--- Exercise objective ---
Answer these questions using the CVE-2024-39897 write-up below, one per line:
1. Which version of Zot fixed the flaw?
2. What must an authenticated user know about a target blob in order to mount it?
3. In standard OCI operations, why does a client pushing an image ask to mount a layer from another repository?

--- Passage for review ---
BEGIN
Mar 1, 2026·5 min read·10 visits
CVE-2024-39897 allows authenticated attackers to read private container layers by abusing the OCI 'mount' API. Zot's deduplication logic failed to verify source permissions, allowing cross-repository mounting of blobs via their digest. Fixed in version 2.1.0.
Zot, an OCI-compliant container image registry, contains an authorization bypass vulnerability in its storage deduplication logic. The issue allows authenticated users to mount (copy) blobs from repositories they do not have permission to access, provided they know the SHA256 digest of the target blob. This effectively grants unauthorized read access to private container layers.
CVE-2024-39897 is a logical access control flaw within the Zot container registry, specifically affecting the implementation of the OCI distribution specification's cross-repository blob mounting feature. In standard OCI operations, a client pushing an image can request to 'mount' a layer (blob) from another repository to avoid re-uploading duplicate data. This optimization relies on the registry verifying that the client has read access to the source repository before allowing the mount.
END
--- Supplied material ---
BEGIN
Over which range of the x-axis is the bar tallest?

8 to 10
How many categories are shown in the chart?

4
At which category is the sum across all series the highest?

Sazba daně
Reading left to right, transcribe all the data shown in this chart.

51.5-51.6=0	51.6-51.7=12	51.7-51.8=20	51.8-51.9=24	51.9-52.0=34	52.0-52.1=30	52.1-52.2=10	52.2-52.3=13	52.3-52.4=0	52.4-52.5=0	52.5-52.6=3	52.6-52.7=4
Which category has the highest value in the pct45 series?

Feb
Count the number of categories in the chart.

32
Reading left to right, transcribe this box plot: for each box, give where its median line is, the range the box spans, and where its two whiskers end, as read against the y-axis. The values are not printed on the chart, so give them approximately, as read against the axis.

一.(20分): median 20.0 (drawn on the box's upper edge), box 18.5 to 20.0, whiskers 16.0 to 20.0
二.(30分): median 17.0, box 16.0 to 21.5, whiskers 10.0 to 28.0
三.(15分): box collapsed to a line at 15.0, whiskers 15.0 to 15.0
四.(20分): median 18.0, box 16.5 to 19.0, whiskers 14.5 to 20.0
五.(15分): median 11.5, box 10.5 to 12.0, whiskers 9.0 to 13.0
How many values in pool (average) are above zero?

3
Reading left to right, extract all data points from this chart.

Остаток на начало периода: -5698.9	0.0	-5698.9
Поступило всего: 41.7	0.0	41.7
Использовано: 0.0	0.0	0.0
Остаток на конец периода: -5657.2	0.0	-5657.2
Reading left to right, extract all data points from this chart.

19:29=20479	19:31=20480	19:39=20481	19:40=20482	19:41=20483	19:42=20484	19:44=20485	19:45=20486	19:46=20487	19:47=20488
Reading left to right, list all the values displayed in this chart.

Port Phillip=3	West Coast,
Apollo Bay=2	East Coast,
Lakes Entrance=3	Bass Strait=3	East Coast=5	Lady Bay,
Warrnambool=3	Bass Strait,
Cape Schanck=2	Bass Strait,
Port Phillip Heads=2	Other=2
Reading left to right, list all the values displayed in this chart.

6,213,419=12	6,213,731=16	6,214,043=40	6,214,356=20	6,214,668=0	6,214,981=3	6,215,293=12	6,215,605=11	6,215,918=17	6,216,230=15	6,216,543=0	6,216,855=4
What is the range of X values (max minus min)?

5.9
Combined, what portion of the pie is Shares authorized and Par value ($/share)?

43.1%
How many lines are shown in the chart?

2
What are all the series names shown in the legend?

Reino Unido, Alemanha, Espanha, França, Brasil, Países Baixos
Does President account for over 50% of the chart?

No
END
--- Answer space ---
1. Version 2.1.0.
2. Its SHA256 digest.
3. To avoid re-uploading duplicate data.